start

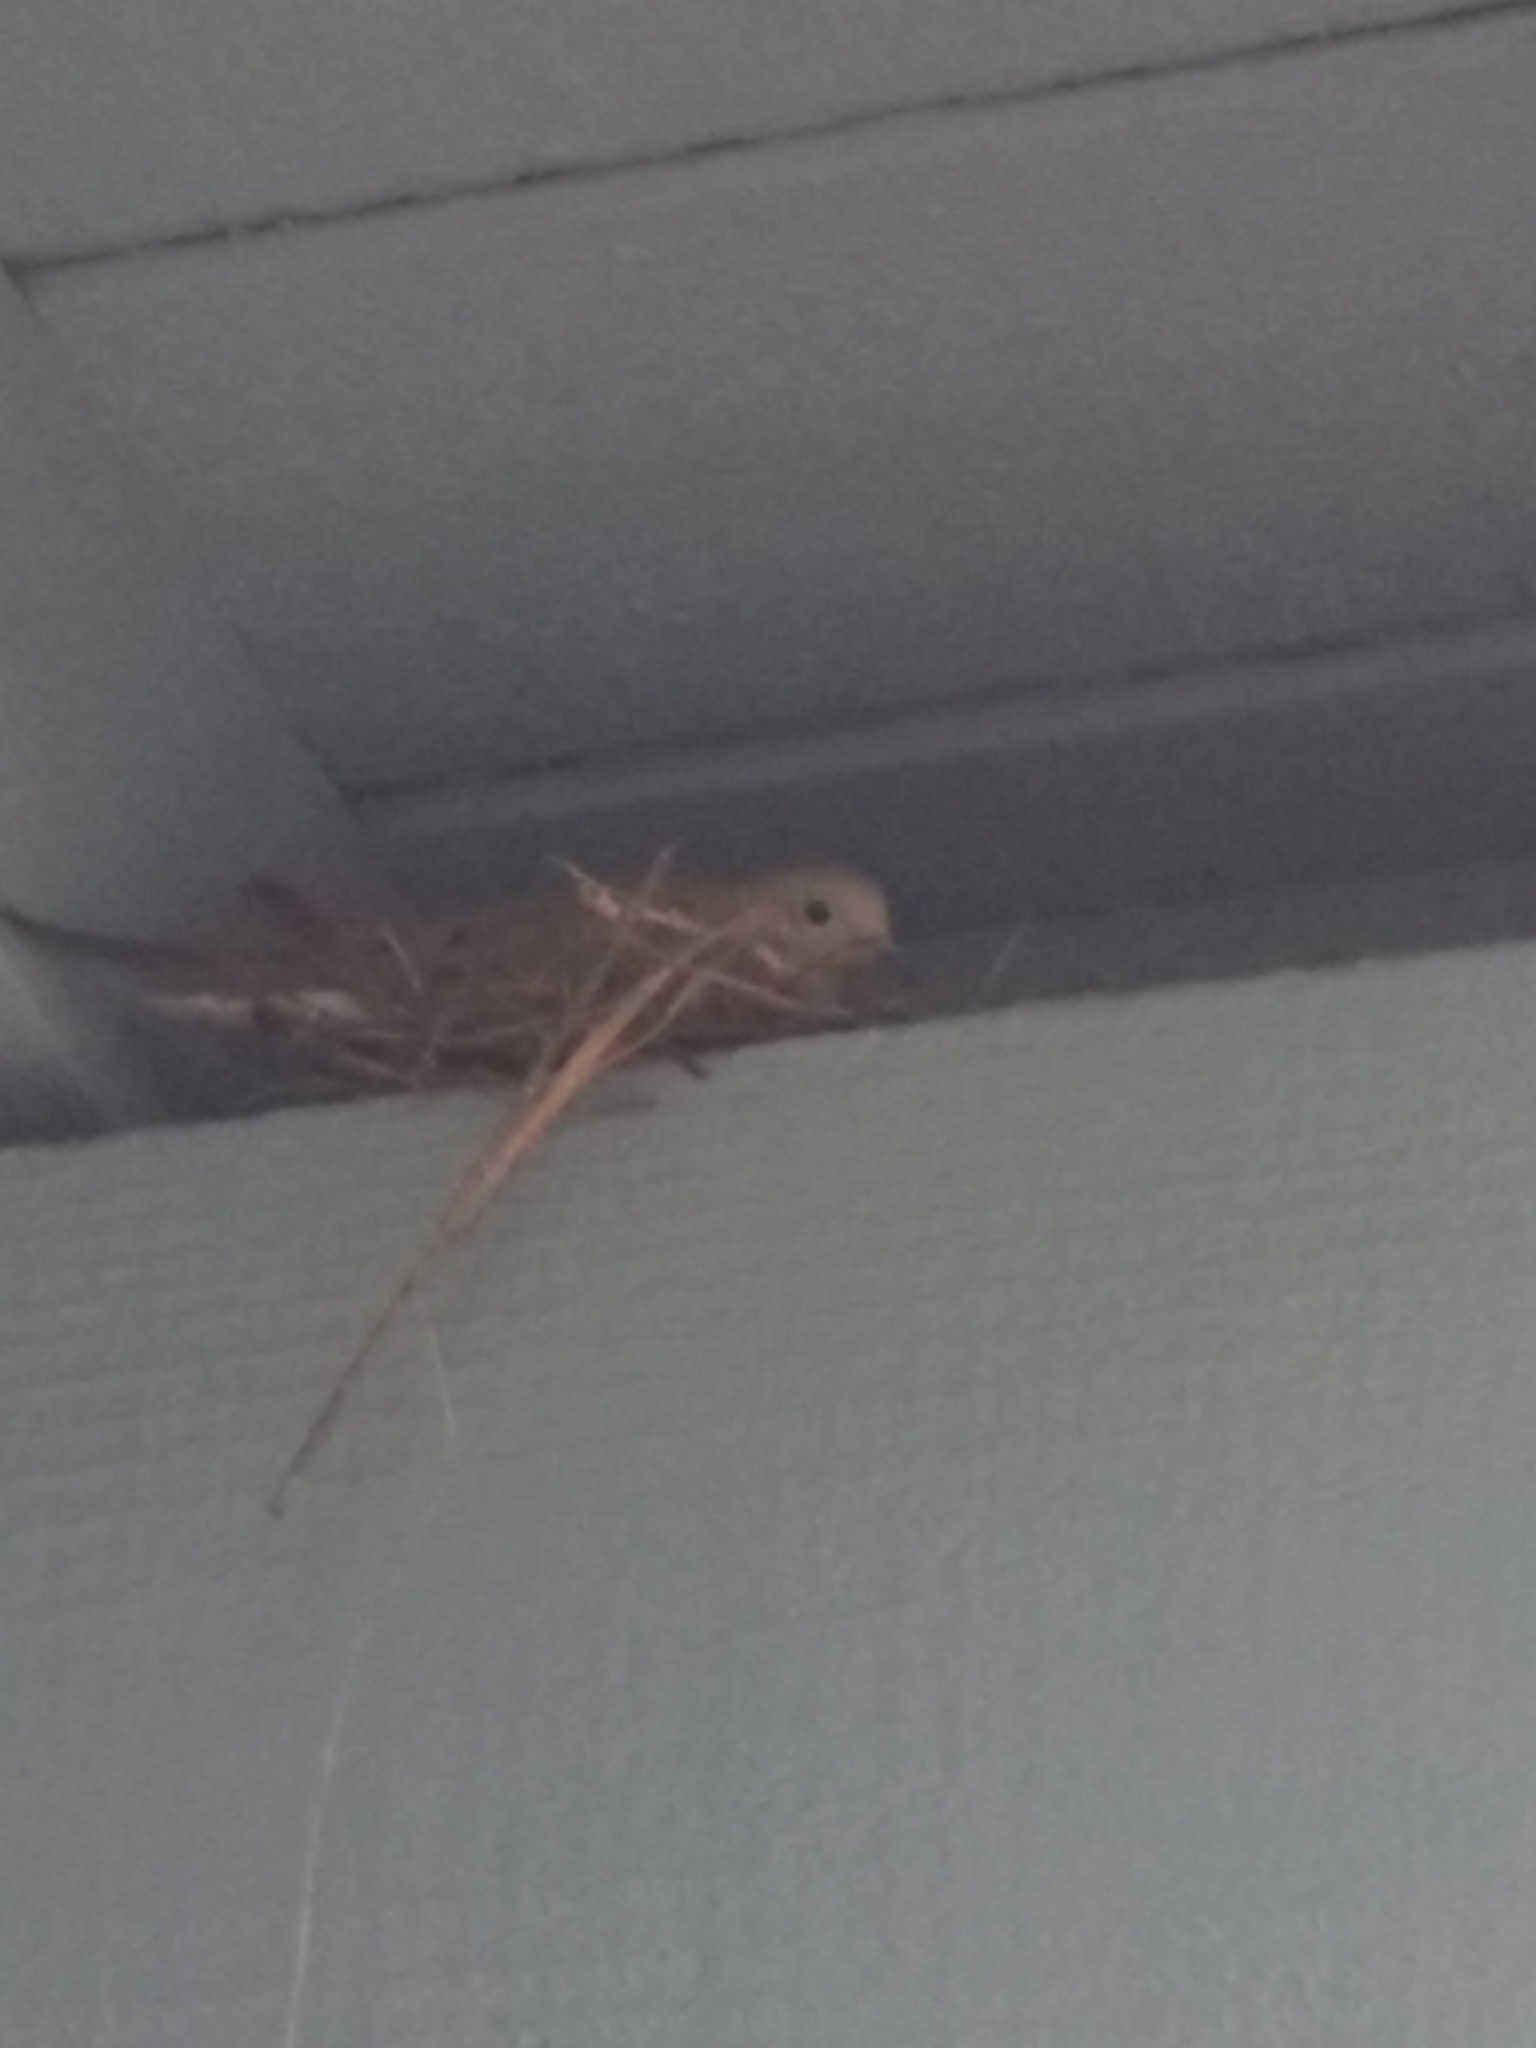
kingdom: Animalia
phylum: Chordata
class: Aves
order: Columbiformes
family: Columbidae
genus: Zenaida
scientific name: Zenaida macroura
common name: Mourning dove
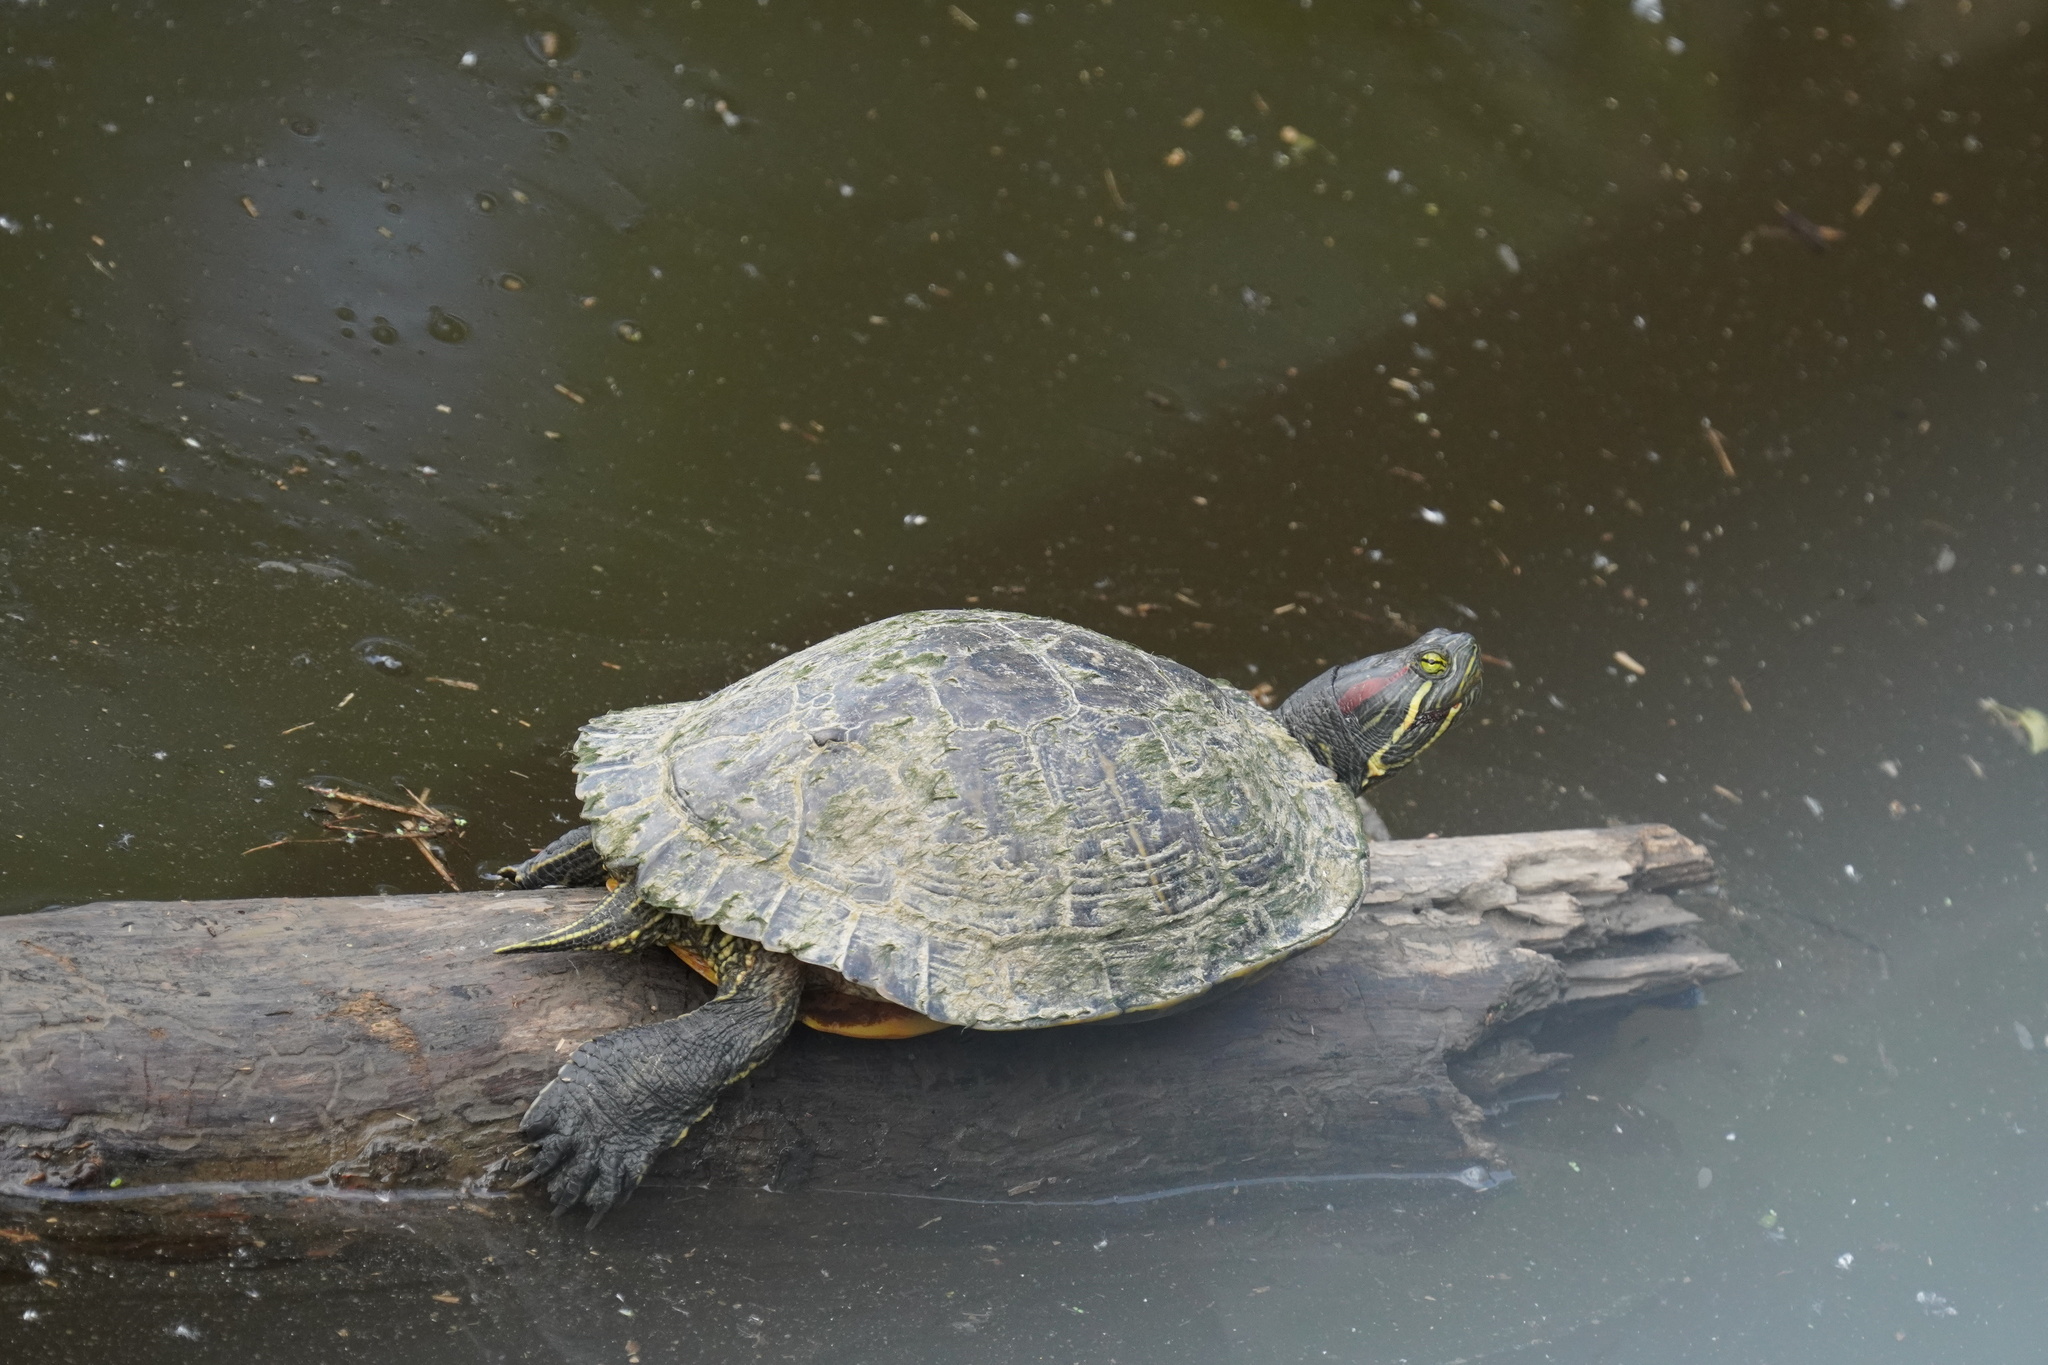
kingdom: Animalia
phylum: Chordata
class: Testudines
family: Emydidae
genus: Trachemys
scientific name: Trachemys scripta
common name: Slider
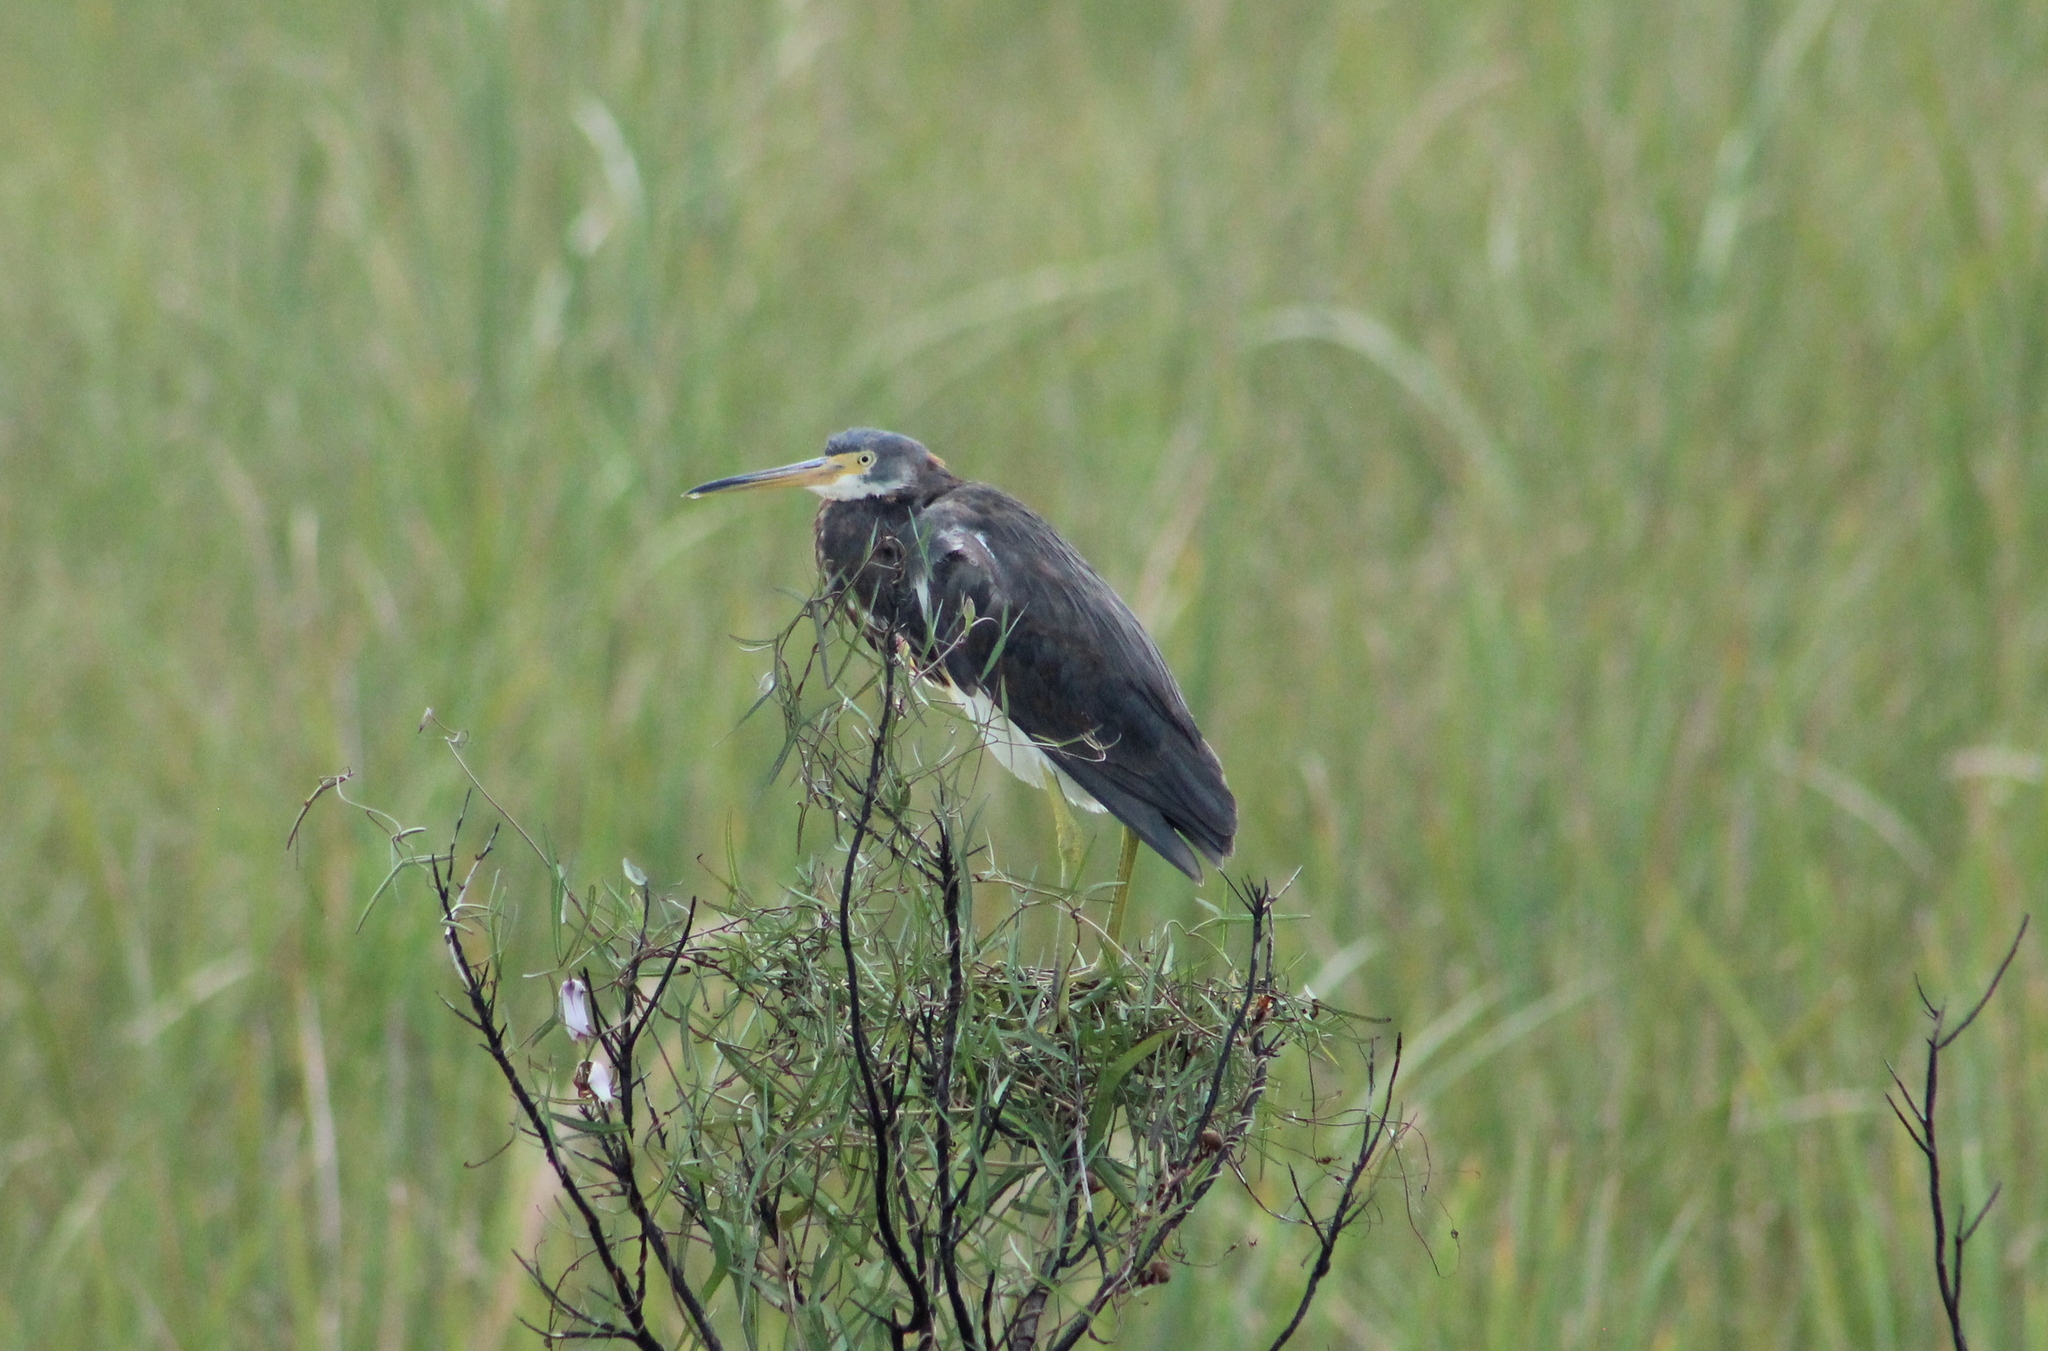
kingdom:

end

Rename "common name" to "vernacular name" throughout the entries above and write out their lines again with nothing else changed. Leave the pictures out.

kingdom: Animalia
phylum: Chordata
class: Aves
order: Columbiformes
family: Columbidae
genus: Zenaida
scientific name: Zenaida macroura
vernacular name: Mourning dove
kingdom: Animalia
phylum: Chordata
class: Testudines
family: Emydidae
genus: Trachemys
scientific name: Trachemys scripta
vernacular name: Slider
kingdom:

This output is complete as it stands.